New Mexico Lt. Gov. predicts Virgin Galactic’s space tourism launch is close

Local News

TRUTH OR CONSEQUENCES, N.M. (KRQE) – Could 2020 be the year commercial space flights finally launch from New Mexico’s nearly quarter-billion-dollar Spaceport?

A top state official now says takeoff may be a lot closer than you think after Virgin Galactic moved its only fully-functional spaceship out to New Mexico last week.

While there was no flashy press conference for the arrival of SpaceShipTwo known as “Unity,” New Mexico’s Lieutenant Governor Howie Morales says the spaceship’s arrival is a huge sign that the long-promised space tourism business is nearly ready to launch.

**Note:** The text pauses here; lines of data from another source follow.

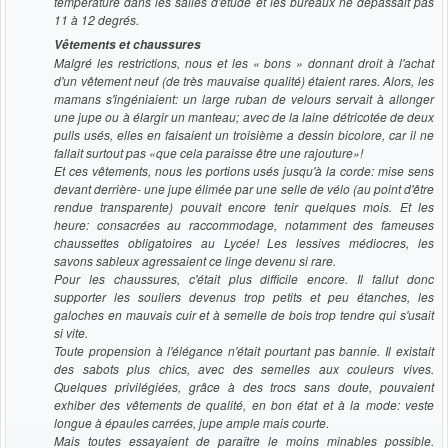
température dans les salles d'étude et les bureaux ne dépassait pas
11 à 12 degrés.
Vêtements et chaussures
Malgré les restrictions, nous et les « bons » donnant droit à l'achat
d'un vêtement neuf (de très mauvaise qualité) étaient rares. Alors, les
mamans s'ingéniaient: un large ruban de velours servait à allonger
une jupe ou à élargir un manteau; avec de la laine détricotée de deux
pulls usés, elles en faisaient un troisième a dessin bicolore, car il ne
fallait surtout pas «que cela paraisse être une rajouture»!
Et ces vêtements, nous les portions usés jusqu'à la corde: mise sens
devant derrière- une jupe élimée par une selle de vélo (au point d'être
rendue transparente) pouvait encore tenir quelques mois. Et les
heure: consacrées au raccommodage, notamment des fameuses
chaussettes obligatoires au Lycée! Les lessives médiocres, les
savons sableux agressaient ce linge devenu si rare.
Pour les chaussures, c'était plus difficile encore. Il fallut donc
supporter les souliers devenus trop petits et peu étanches, les
galoches en mauvais cuir et à semelle de bois trop tendre qui s'usait
si vite.
Toute propension à l'élégance n'était pourtant pas bannie. Il existait
des sabots plus chics, avec des semelles aux couleurs vives.
Quelques privilégiées, grâce à des trocs sans doute, pouvaient
exhiber des vêtements de qualité, en bon état et à la mode: veste
longue à épaules carrées, jupe ample mais courte.
Mais toutes essayaient de paraître le moins minables possible.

“We know New Mexico is on the cusp of something grand,” Morales said in an interview with KRQE News 13 Tuesday.

Virgin Galactic announced last Thursday the company has permanently relocated SpaceShipTwo Unity to its new home at the Spaceport, where the company has a lease through 2028.

The announcement means the actual spaceship that’s expected to carry passengers and the spaceship’s carrier aircraft called “VMS Eve” are now both stationed in New Mexico. Both the aircraft and the spacecraft are needed for Virgin Galactic to take tourists to space and begin their business in earnest.

The moves come as New Mexicans have been waiting for a decade to see Virgin Galactic to takeoff.

At a news conference in 2010 celebrating the completion of the Spaceport’s runway, Governor Bill Richardson predicted the space tourism business would make the state “a leader in the space age.”

At the same 2010 news conference, Virgin Galactic’s Founder Sir Richard Branson said “the spaceline is a year or so away,” after saying the carrier aircraft and spacecraft would “soon be moved to New Mexico.”

“I understand some of the questions that might have been there,” Morales said delays to Virgin’s promised activity at Spaceport. “But I also see where we’re at right now, and the work that’s taken place.”

Calling the relocation of the spaceship “significant,” Morales says he believes the Spaceport is truly “almost there” in seeing its primary tenant Virgin Galactic takeoff.

“It (shows) how much further along that we are, where before, we really couldn’t see any of the timelines that were going to be met,” Morales said of the spaceship’s arrival.

Virgin Galactic says more than 100 employees are now living and working in New Mexico, most of whom live in Las Cruces.

The company hasn’t committed to a launch date, but commented about the role of spaceship’s arrival last week

“We’re able to now embark on the final phase of the test flight program at the Spaceport,” said George Whitesides, CEO of Virgin Galactic.

Lt. Gov. Morales has his own prediction about what’s next with Virgin Galactic.

“I’m confident in saying that within 12 months, I believe that we’ll have our first launch,” Morales said.

Wall Street investors are also feeling confident in Virgin Galactic. The company’s stock price has tripled in value since the start of 2020.

Virgin Galactic’s lease at the New Mexico Spaceport (Spaceport America) lasts through 2028. The company is paying the state roughly $3-million each year but is expected to pay more once Virgin’s actual commercial spaceflights begin.